Изменить размер шрифта - +
Он никогда не дерется, он вообще не смеет взглянуть в глаза настоящему мужчине, потому что если бы он мог драться, то пошел бы со мной, но нет, храбрость он презирает, и если бы эти люди знали его хорошенько, они бы никогда не подумали, что здесь готовится поединок. Поверьте мне, господин констебль, он трус, а трус всегда подлец. – С этими словами он подошел ко мне и пребольно щелкнул меня пальцем по носу, презрительно захохотав, как будто я и в самом деле был трусом.
Вообще то, я думаю, он не так уж ошибся, но в тот момент я был, что называется, трусом взбешенным, а это самые страшные люди на свете, с которыми лучше не связываться; в ярости я ткнул его головой и, обхватив, опрокинул со всего маху на спину. Кровь во мне взыграла, и если бы не вмешался констебль и не оттащил меня, от него бы мокрого места не осталось. Теперь жители дома перепугались, как бы я не убил его, хотя у меня в руках и оружия то не было.
Констебль, со своей стороны, пожурил меня, но я задал ему вопрос:
– Господин констебль, а вы не считаете, что я был вынужден так себя повести? Разве может мужчина стерпеть подобное обращение? Я бы хотел знать, кто этот человек и кем он сюда прислан.
– Я дворянин, – отвечал тот, – и пришел сюда получить по чеку вот с этого господина деньги, а он отказывается платить.

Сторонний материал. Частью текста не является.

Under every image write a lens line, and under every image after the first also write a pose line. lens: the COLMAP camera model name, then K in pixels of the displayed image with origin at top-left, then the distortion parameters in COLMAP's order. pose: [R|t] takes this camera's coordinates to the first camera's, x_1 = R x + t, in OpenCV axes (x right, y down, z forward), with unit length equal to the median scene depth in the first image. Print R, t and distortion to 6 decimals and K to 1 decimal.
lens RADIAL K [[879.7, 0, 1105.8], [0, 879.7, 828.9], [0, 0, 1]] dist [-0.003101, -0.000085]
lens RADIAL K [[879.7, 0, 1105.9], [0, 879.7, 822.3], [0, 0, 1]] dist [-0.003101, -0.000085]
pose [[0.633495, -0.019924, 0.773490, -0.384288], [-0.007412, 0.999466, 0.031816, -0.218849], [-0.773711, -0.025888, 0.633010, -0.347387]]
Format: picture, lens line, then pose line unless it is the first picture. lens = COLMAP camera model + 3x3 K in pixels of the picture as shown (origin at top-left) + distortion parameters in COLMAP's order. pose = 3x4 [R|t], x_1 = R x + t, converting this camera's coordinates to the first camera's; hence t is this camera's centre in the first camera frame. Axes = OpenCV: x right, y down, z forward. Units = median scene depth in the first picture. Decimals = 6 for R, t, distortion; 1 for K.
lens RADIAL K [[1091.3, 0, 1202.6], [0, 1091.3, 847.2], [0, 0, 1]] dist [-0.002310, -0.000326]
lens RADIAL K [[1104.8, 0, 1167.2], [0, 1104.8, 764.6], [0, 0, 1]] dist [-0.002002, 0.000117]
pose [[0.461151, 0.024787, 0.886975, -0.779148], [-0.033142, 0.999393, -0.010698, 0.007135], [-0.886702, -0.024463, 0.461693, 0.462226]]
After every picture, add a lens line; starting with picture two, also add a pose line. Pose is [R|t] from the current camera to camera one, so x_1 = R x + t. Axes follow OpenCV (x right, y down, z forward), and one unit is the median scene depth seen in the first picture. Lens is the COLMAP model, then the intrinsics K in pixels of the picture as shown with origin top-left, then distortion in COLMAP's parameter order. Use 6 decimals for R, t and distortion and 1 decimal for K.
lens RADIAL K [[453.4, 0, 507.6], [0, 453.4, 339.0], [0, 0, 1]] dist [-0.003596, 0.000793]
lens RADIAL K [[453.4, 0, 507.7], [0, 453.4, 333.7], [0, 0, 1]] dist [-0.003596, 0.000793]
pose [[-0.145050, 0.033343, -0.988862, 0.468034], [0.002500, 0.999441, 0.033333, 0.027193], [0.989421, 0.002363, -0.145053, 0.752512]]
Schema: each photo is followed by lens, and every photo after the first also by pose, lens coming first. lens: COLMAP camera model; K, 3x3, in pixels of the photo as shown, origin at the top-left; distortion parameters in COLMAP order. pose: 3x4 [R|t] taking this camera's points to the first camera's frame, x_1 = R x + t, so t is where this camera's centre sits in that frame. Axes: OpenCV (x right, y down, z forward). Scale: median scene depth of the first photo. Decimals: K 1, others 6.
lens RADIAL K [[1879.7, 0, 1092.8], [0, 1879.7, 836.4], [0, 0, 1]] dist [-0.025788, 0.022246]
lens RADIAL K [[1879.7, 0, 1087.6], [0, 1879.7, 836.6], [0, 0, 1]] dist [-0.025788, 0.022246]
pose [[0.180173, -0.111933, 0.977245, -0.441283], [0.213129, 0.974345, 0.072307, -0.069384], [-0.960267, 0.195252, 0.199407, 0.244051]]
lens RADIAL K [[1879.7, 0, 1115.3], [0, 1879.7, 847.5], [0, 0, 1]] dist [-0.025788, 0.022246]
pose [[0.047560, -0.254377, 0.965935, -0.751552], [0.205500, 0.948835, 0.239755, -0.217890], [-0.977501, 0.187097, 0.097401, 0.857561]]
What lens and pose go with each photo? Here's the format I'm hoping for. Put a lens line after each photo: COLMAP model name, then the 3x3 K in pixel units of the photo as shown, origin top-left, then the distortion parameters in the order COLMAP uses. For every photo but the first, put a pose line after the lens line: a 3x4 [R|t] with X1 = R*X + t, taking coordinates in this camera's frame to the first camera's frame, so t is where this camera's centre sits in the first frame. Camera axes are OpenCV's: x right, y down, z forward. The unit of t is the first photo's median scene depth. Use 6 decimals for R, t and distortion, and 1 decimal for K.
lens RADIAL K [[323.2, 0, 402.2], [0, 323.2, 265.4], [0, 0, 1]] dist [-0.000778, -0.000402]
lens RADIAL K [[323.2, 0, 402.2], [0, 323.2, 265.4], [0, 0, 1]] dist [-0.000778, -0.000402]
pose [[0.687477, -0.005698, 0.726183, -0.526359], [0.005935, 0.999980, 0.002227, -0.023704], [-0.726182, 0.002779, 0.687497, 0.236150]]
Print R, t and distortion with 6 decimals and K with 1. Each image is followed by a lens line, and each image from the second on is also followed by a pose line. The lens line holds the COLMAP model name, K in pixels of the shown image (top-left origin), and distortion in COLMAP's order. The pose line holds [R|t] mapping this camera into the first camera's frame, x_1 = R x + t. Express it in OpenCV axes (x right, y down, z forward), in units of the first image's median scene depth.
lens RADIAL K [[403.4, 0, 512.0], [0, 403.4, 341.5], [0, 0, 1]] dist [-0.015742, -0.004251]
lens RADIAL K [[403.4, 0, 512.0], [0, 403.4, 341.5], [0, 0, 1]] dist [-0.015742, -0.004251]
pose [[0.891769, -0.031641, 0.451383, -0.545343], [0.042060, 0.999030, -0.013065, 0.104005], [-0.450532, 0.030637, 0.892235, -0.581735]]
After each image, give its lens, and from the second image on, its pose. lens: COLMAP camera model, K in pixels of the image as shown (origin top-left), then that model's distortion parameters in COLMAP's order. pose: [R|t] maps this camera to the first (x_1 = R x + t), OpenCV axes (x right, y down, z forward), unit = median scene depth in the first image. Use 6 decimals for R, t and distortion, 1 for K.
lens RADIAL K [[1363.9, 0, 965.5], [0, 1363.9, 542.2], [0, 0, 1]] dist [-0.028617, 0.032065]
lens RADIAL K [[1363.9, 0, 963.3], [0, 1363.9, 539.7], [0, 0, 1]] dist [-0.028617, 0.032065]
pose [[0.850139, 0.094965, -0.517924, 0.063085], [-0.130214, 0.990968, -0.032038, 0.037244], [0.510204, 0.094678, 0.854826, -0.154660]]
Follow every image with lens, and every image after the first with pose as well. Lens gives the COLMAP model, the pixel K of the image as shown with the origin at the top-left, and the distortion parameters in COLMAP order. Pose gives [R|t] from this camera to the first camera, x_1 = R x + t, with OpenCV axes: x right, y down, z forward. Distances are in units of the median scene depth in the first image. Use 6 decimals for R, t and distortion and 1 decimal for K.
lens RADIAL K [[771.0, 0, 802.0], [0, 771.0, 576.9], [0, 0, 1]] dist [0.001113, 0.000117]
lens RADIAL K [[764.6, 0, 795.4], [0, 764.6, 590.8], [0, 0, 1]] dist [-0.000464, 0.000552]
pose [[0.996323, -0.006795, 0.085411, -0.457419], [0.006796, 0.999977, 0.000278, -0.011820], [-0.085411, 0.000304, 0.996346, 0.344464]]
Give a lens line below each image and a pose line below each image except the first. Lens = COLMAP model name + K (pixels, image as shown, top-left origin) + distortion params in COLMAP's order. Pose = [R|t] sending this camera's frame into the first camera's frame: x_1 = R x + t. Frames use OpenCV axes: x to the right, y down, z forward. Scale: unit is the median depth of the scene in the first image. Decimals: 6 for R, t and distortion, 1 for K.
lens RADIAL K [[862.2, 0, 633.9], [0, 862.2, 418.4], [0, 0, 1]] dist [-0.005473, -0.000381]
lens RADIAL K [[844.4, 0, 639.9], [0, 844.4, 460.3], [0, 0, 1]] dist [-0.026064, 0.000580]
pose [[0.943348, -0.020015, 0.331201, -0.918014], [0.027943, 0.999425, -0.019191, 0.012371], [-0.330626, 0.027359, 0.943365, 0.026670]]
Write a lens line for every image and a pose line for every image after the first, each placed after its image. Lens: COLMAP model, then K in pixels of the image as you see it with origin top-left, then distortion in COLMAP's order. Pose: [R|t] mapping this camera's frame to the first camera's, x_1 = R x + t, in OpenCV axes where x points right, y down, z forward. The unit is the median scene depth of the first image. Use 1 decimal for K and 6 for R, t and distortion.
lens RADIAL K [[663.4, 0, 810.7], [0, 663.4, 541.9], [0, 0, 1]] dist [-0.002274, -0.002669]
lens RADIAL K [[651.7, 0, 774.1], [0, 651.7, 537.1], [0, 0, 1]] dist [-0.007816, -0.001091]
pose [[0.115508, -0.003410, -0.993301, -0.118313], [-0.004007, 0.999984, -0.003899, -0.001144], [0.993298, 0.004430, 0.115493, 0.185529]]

– Видите ли, – весьма благоразумно заметил на это констебль, – такие дела меня не касаются, я ведь не мировой судья, чтобы выслушивать тяжбы, решите это как нибудь уж между собой, но рукам воли не давайте, вот все, о чем я прошу. А вам, сэр, – обратился он к нему, – я бы посоветовал, раз уж вы убедились, что по чеку вам не заплатят и ваше дело будет решать закон, сейчас ни на чем не настаивать, а спокойно удалиться.
Но тот еще долго кипятился и кричал, что чек подписан моей собственной женой, на что я сердито возражал, что он подписан шлюхой; он было полез на меня с кулаками, требуя, чтобы я не смел при нем так говорить, однако я заявил ему, что в ближайшее время собираюсь публично назвать ее шлюхой и ославить; так мы препирались примерно с полчаса, я осмелел, потому что констебль был рядом, и я не сомневался, что он не допустит до драки, которую сам я затевать не собирался. Наконец я от него все таки избавился.
Я был крайне раздосадован этой неприятной встречей особенно потому, что обнаружилось, где я живу, а я то надеялся, что надежно укрылся; словом, назавтра я решил съехать и весь день до самого вечера оставался дома, а вечером вышел, чтобы уже никогда туда не возвращаться.
Выйдя на Грейс Черч стрит, я заметил, что за мной, опираясь на костыли и подпрыгивая, следует человек с обмотанной ногой. Он попросил у меня фартинг, но я не собирался ему подавать, и он шел, пока мы не поравнялись с каким то двором, тут я ему бросил на ходу: «Нет у меня ничего, отстань, пожалуйста!» В ответ он сшиб меня на землю своими костылями.
Я был оглушен ударом и не знаю, что произошло со мной после, но когда очнулся, то обнаружил, что сильно изранен, нос оказался расплющен, одно ухо почти оторвано, и у виска глубокая рана от шпаги, а на теле еще одна, ножевая, правда, несерьезная.
Кто, кроме калеки, ударившего меня костылями, так разукрасил меня, я не знал, как не знаю и поныне, но изувечили меня основательно, и, видно, я долго лежал на земле, истекая кровью, пока не пришел в себя и, собрав последние силы, не позвал на помощь; собрались люди и на руках отнесли меня на мою квартиру, где я пролежал более двух месяцев, прежде чем поправился настолько, что опять мог выходить на улицу, но у меня были все основания ожидать, что кто нибудь из этих мошенников подстережет меня и, улучив момент, повторит избиение, которому я уже раз подвергся.
Страх не давал мне покою, и, желая обеспечить себе безопасность, я решил переправиться во Францию или домой, как я называл Виргинию, и не встречаться больше с этими злодеями и убийцами, – ведь каждый мой выход из дому был сопряжен с опасностью для жизни.